Alejandro García, diretor-geral adjunto do Ministério das Relações Exteriores de Cuba para os Estados Unidos, confirmou, em entrevista ao jornal Granma, o recente encontro entre as delegações de Cuba e dos Estados Unidos, realizado na capital cubana, Havana.
Prioridade do Diálogo
Durante a reunião, os diplomatas cubanos enfatizaram a necessidade de que o governo dos EUA suspenda o embargo energético que recai sobre a ilha.

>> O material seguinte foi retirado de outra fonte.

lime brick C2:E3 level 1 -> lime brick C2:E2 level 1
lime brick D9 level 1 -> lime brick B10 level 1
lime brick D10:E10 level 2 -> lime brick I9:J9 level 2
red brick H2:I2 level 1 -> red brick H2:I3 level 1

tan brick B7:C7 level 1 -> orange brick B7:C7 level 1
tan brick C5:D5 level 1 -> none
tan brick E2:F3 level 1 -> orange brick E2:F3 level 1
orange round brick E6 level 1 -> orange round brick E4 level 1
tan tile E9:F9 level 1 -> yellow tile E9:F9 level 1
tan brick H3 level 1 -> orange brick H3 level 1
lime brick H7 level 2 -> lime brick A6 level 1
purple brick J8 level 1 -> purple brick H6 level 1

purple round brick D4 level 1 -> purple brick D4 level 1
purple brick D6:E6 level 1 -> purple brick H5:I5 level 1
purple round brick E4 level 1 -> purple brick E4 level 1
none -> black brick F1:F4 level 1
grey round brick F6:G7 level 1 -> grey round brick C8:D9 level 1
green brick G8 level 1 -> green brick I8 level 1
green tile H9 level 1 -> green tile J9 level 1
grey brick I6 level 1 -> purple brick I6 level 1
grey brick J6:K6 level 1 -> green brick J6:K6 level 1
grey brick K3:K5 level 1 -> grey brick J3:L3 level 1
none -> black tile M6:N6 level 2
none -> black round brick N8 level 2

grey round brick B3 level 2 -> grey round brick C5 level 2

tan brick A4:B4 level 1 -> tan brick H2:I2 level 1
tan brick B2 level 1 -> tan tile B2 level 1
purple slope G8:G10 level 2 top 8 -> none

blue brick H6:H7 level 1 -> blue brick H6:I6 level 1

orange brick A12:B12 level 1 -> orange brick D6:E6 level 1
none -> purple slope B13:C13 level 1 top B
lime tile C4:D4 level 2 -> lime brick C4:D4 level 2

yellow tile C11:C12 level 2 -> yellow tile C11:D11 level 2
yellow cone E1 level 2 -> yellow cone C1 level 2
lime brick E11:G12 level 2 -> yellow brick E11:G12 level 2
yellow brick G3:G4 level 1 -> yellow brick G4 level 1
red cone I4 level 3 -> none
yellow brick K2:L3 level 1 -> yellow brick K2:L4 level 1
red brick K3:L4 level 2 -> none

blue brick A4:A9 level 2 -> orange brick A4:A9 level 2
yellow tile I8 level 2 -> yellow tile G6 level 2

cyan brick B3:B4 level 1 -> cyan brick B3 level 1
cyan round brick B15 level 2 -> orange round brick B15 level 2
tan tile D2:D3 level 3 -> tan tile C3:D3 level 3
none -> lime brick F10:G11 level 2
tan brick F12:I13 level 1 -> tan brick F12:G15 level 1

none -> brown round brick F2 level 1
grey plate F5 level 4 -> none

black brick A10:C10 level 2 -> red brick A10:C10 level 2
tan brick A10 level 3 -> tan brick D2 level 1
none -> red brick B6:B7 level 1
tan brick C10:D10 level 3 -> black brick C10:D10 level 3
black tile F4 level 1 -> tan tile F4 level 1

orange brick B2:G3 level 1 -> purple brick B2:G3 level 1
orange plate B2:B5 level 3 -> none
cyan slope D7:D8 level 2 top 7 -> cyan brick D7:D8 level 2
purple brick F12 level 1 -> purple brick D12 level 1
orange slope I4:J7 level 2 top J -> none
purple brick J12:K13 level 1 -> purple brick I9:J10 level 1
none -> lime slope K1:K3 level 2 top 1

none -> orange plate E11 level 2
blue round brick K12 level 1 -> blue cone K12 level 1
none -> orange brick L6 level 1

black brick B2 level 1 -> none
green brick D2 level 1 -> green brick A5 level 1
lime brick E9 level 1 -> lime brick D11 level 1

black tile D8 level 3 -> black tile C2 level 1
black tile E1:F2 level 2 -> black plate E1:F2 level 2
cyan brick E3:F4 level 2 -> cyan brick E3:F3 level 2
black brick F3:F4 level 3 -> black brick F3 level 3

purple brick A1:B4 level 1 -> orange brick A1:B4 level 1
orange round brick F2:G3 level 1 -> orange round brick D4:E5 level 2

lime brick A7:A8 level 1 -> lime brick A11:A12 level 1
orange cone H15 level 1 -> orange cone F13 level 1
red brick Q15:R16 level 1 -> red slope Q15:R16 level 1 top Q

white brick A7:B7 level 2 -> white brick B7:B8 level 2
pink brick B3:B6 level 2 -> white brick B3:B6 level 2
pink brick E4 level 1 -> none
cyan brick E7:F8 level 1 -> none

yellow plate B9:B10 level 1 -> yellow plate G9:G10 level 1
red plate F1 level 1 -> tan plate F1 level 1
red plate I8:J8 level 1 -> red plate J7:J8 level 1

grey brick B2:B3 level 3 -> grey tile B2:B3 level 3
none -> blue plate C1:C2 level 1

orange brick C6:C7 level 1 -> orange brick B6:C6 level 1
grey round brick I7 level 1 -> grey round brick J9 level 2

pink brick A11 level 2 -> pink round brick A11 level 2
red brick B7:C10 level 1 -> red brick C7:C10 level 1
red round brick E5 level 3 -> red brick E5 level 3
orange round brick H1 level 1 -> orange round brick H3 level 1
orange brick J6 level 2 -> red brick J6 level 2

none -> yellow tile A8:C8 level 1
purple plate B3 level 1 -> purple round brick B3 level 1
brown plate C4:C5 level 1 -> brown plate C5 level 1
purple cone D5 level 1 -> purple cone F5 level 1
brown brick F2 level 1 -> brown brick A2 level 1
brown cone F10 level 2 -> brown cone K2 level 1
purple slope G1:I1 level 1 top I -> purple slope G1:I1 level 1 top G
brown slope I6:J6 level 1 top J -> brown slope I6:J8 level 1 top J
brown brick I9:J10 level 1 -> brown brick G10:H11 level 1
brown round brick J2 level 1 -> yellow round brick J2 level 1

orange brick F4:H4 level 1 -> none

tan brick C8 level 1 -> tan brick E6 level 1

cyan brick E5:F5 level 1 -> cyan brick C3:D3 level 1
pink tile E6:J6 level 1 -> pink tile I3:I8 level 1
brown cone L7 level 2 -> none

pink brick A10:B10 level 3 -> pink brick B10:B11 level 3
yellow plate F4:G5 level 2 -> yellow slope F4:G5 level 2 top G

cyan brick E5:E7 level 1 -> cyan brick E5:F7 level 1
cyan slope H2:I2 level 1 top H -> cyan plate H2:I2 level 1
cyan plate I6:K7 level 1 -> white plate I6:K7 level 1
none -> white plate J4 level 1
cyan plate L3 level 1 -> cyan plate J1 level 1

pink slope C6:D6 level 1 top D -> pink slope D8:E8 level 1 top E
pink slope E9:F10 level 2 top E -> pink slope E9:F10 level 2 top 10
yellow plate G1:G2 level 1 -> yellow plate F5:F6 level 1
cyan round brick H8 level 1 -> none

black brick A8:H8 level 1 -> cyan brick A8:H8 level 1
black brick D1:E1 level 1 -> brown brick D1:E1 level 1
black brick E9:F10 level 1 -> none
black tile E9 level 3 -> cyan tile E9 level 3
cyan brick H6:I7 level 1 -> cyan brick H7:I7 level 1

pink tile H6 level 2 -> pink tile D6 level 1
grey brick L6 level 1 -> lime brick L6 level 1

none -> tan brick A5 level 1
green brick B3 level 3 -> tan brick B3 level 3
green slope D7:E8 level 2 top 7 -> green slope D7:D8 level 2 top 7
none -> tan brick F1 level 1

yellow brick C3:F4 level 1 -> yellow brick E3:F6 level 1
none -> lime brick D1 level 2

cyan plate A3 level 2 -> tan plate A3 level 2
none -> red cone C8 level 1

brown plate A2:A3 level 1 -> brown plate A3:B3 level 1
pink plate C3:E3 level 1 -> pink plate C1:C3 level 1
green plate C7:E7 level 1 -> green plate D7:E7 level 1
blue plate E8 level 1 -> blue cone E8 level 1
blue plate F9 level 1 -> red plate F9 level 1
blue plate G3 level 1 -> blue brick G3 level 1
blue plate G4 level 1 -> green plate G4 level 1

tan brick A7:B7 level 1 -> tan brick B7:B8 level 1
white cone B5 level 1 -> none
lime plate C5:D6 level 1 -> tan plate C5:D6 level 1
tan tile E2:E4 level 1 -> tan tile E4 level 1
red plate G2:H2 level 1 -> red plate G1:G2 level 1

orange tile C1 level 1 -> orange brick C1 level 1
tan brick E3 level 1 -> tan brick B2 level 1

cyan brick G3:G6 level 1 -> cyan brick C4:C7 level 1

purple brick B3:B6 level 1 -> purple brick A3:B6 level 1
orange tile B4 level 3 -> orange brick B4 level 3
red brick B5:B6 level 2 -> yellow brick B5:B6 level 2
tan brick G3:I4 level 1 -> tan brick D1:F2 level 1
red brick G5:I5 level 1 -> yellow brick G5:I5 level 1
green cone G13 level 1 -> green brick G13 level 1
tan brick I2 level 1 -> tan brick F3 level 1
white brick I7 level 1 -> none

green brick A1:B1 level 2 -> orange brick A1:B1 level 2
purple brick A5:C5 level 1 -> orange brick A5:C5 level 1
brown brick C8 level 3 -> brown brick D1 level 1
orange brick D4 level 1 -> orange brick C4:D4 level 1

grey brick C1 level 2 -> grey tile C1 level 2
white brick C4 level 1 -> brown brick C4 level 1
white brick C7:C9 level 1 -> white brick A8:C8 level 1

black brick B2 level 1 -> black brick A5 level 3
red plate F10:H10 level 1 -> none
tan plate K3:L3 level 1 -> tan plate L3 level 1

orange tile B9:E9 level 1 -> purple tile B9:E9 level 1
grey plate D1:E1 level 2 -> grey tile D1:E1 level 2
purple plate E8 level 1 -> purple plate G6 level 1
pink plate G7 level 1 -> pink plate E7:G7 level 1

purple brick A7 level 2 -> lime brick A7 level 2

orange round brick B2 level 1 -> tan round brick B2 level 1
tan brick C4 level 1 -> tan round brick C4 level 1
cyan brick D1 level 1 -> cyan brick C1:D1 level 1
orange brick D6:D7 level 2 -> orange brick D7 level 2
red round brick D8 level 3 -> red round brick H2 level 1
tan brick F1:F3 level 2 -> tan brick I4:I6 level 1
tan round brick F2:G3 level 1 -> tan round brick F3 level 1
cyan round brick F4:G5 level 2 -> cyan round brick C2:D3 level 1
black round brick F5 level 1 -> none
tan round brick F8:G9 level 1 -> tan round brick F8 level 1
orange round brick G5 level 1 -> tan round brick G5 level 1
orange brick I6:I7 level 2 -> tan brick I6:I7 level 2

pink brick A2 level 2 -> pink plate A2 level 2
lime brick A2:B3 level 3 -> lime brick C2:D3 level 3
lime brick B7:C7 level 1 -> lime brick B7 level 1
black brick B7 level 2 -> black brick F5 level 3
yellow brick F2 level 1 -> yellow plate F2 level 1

Segundo García, a delegação americana foi composta por secretários-adjuntos do Departamento de Estado, enquanto os cubanos estavam representados por altos funcionários do Ministério das Relações Exteriores.
O diplomata caracterizou a conversa como respeitosa e profissional, esclarecendo que não foram estabelecidos prazos ou declarações coercitivas, contrariamente ao que foi noticiado por alguns veículos de comunicação dos EUA.
A Questão do Embargo
A principal demanda da delegação cubana foi a suspensão do embargo energético, que, segundo eles, é um ato de coerção econômica injustificada. García destacou que o bloqueio afeta não apenas a economia, mas também o bem-estar de toda a população cubana, configurando-se como uma forma de pressão internacional contra países soberanos.
Desde janeiro de 2020, o ex-presidente dos EUA, Donald Trump, ampliou as restrições ao país caribenho, declarando-o uma ameaça à segurança nacional dos Estados Unidos. Essa decisão resultou em sanções a nações que tentam fornecer petróleo a Cuba, causando uma severa escassez de combustível.
Disposição ao Diálogo
O governo cubano reiterou sua abertura para dialogar com os EUA, desde que as conversas ocorram com respeito mútuo e sem interferências. O presidente Miguel Díaz-Canel, em uma entrevista à Newsweek, expressou a possibilidade de negociações em diversas áreas, como ciência, cultura e comércio.
Ele ressaltou que o diálogo deve ser baseado na igualdade, respeito à soberania e ao direito internacional. Em uma declaração adicional ao programa Meet the Press da NBC News, reafirmou que as negociações devem ocorrer sem pressão ou tentativas de intervenção dos Estados Unidos.